FrozenGene · January 14, 2019, 7:49am

Currently, our frontend translate Tensorflow’s data layout being NHWC as it is and when translate convolution we flip the data layout be NCHW. I want to know whether we can translate Tensorflow’s layout be NCHW on the fly in our frontend, then we can avoid the transpose. If we have heavy workloads of convolution, the transpose cost maybe very large. I translated the Tensorflow Lite frontend from NHWC to Relay NCHW, I think there are only some special ops(reshape, squeeze) we need take care specially, and I think it is one worthy thing. For example, Intel OpenVINO, TensorRT, Tensorflow-CoreML converters accept Tensorflow NHWC input but all output NCHW layout @srkreddy1238

srkreddy1238 · January 14, 2019, 9:32am

@FrozenGene
I tried full network layout change attempt some time back and yes, the special ops customisation is challenge.
I found that the operator list will keep growing and it’s difficult to generalise for all cases.

Hence I went with transpose across convolution. The beauty with TVM is this transpose operation is getting fused with other ops. I think we could check the performance difference with fully-converted to transpose-converted for some model and then look into this new direction.

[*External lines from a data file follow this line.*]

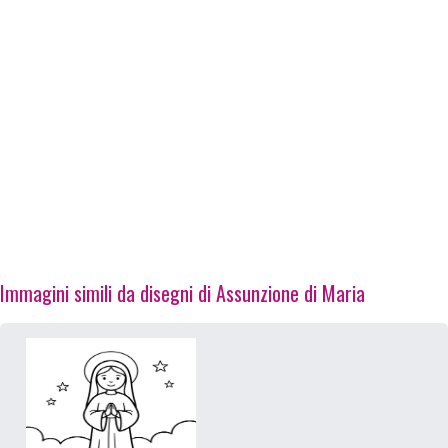
Immagini simili da disegni di Assunzione di Maria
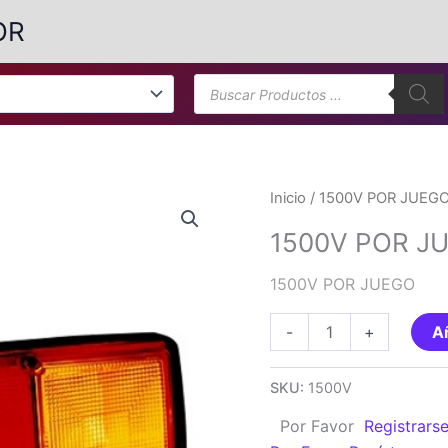
OR
Búsqueda
de
productos
Inicio
/ 1500V POR JUEG
1500V POR J
1500V POR JUEGO
1500V
-
+
Añ
POR
JUEGO
SKU:
1500V
cantidad
Por Favor
Registrars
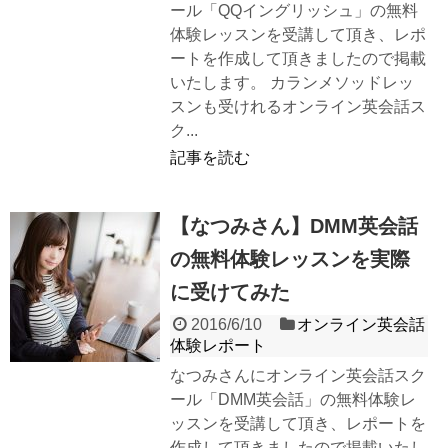
ール「QQイングリッシュ」の無料
体験レッスンを受講して頂き、レポ
ートを作成して頂きましたので掲載
いたします。 カランメソッドレッ
スンも受けれるオンライン英会話ス
ク...
記事を読む
【なつみさん】DMM英会話
の無料体験レッスンを実際
に受けてみた
2016/6/10
オンライン英会話
体験レポート
なつみさんにオンライン英会話スク
ール「DMM英会話」の無料体験レ
ッスンを受講して頂き、レポートを
作成して頂きましたので掲載いたし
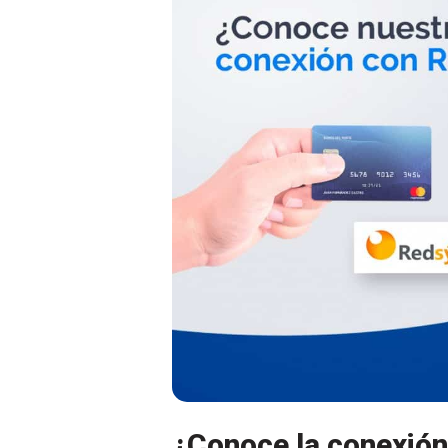
¿Conoce la conexión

FrozenGene · January 14, 2019, 10:22am

@srkreddy1238 I want to express my point why I support Tensorflow FE be NCHW too.

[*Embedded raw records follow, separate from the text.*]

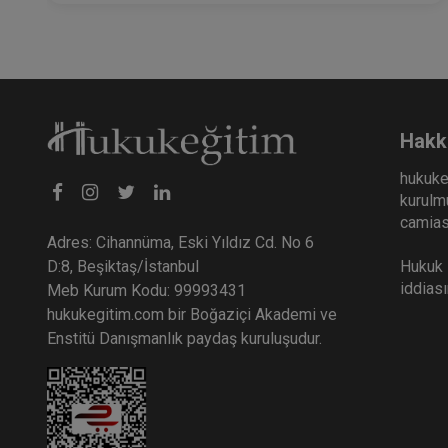
Hakk
hukuke
kurulmu
camiası
Adres: Cihannüma, Eski Yıldız Cd. No 6
Hukuk E
D:8, Beşiktaş/İstanbul
iddias
Meb Kurum Kodu: 99993431
hukukegitim.com bir Boğaziçi Akademi ve
Enstitü Danışmanlık paydaş kuruluşudur.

Firstly, for the special ops, I think it is one balance. Intel OpenVINO / TensorRT / TF-CoreML / Our TFLite frontend faces the similar problem. When I translate TFLite firstly, I also meet the same question, keep NHWC or translate to NCHW? But I choose to translate to NCHW. The reasons:

Performance. in our internal TF model, the bad case of transpose time even occupy 1 / 3 ~ 1 / 2 of total execution time. I think this will be worse on Edge devices which doesn’t have strong CPU / GPU or heavier data workload of convolution.
Our TVM internal optimiztion support. Our optimization support NCHW very well. For example auto tunning in ARM CPU, we only support depthwise convolution nchw data layout.
Unified Experience. Our others FEs almost consume / output NCHW layout. If we can unify the FEs’s layout is NCHW, then users will not confuse input / output layout.
Special ops’s strange transformation is not common. For the special ops like Reshape / Squeeze, the strange transformation like 7D -> 3D or others is not common. We could support common shape transformation like I do in TFLite FEs. Then if we have special requirement we could add later. This is adopted by other Framework(converters) like Intel OpenVINO / TF-CoreML too.

tqchen · January 14, 2019, 10:02pm

i feel that automatic layout transformation should be done at the level of the IR(relay), rather than the frontend itself.

yzhliu · January 25, 2019, 3:58pm

+1 for doing it in relay/nnvm. The most optimized layout can be different given the target devices. The key to eliminating layout transform is have other operators, (pooling, reshape, etc) be adaptable to a modified layout. This is more general solution for all targets.